Records excerpted from a collection
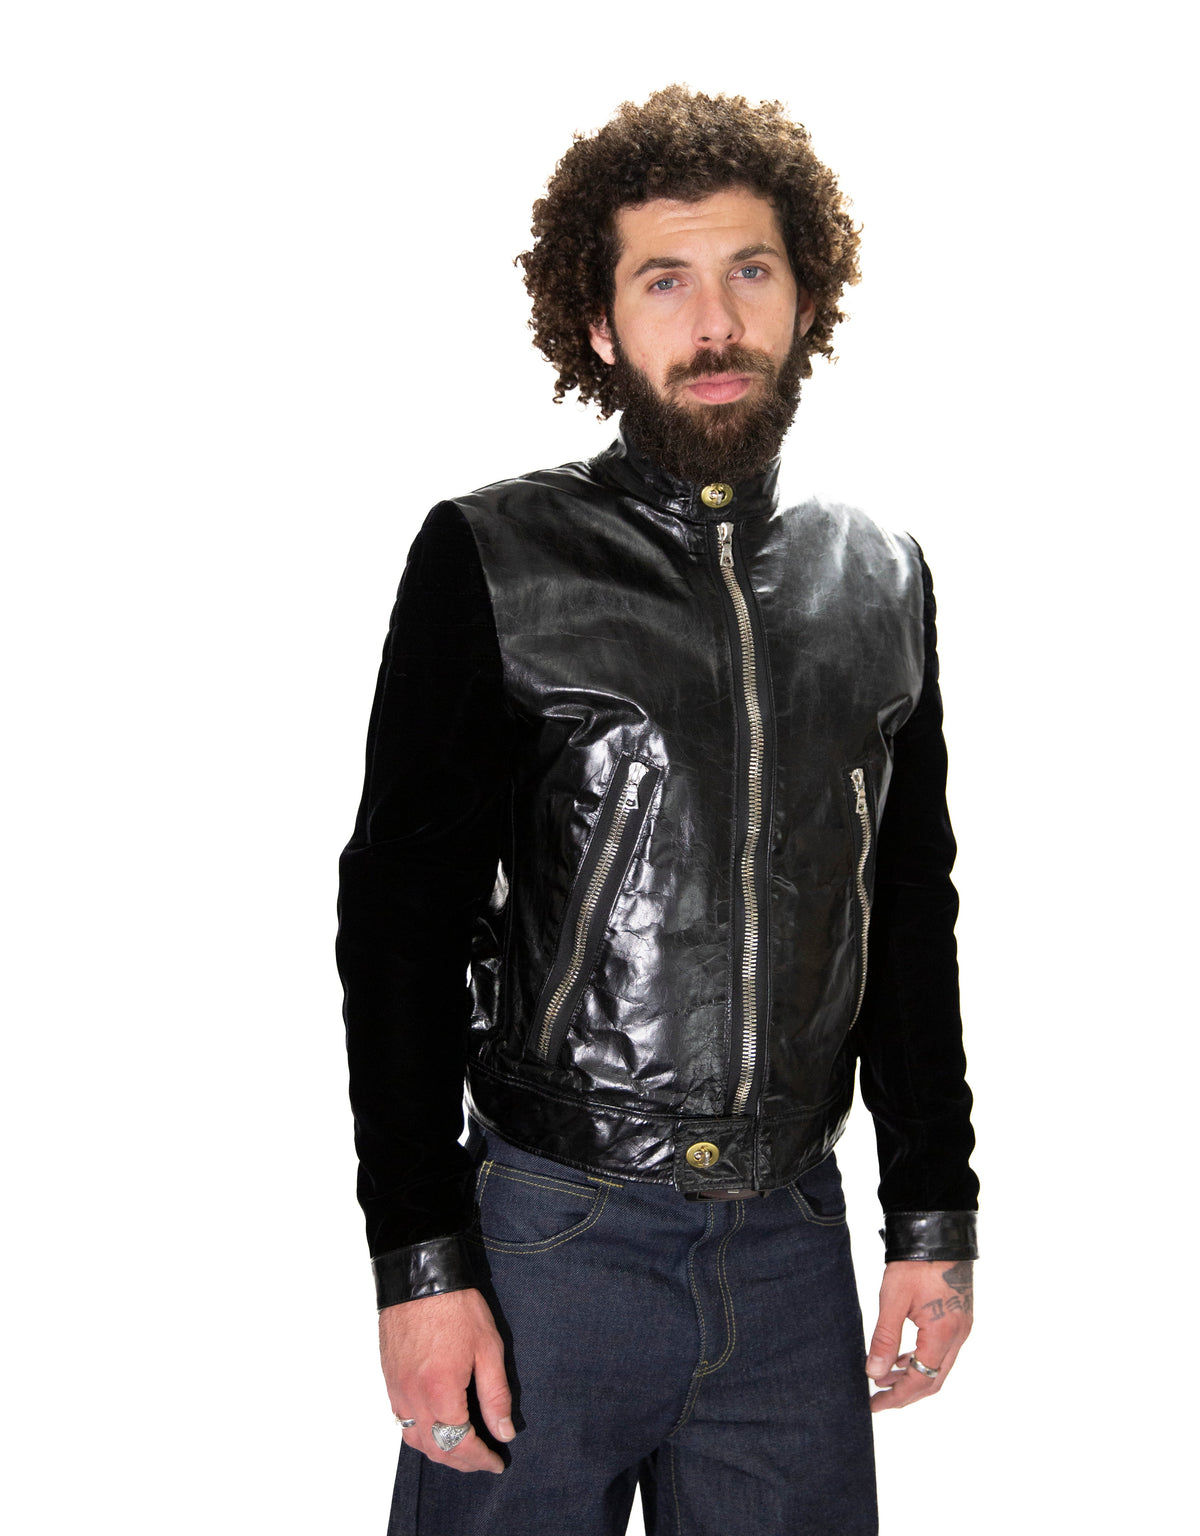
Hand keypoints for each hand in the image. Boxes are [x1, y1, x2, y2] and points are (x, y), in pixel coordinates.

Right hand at [379, 1286, 515, 1472]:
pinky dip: (420, 1432)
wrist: (420, 1276)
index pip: (460, 1444)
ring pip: (413, 1439)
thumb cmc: (456, 1306)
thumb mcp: (488, 1348)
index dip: (480, 1459)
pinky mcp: (389, 1378)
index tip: (497, 1462)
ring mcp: (397, 1389)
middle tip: (483, 1460)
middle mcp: (413, 1397)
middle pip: (435, 1448)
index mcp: (441, 1392)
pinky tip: (436, 1424)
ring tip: (461, 1448)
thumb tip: (504, 1431)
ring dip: (438, 1450)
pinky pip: (401, 1418)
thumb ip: (496, 1395)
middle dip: (461, 1461)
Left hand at [865, 1259, 972, 1411]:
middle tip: (878, 1400)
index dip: (897, 1397)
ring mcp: (962, 1327)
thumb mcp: (893, 1299)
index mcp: (943, 1333)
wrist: (937, 1233)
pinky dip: (922, 1359)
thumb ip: (885, 1338)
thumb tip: (874, 1373)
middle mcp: (958, 1335)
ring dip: (913, 1376)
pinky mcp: (960, 1317)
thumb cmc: (915, 1263)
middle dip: (905, 1393)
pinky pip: (942, 1350)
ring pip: (939, 1366)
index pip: (921, 1380)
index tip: (874, 1405)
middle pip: (934, 1379)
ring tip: (883, 1379)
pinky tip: (902, 1358)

* [What the task requires]
Reproduce the records above from their first line to the line bearing "pinky mcp: (389, 1378)", both ends included, leaving every picture out.

* [Written answer]
Hand keypoints for each hand in the image. Boxes are [x1, y1, x2, y2] and points are (x, y), in pixel coordinates.

Right hand at [379, 1286, 515, 1472]:
pinky dip: (420, 1432)
wrist: (420, 1276)
index pip: (460, 1444)
ring pip: (413, 1439)
thumb cmc: (456, 1306)
thumb mcp: (488, 1348)
index dip: (480, 1459)
pinky mcp: (389, 1378)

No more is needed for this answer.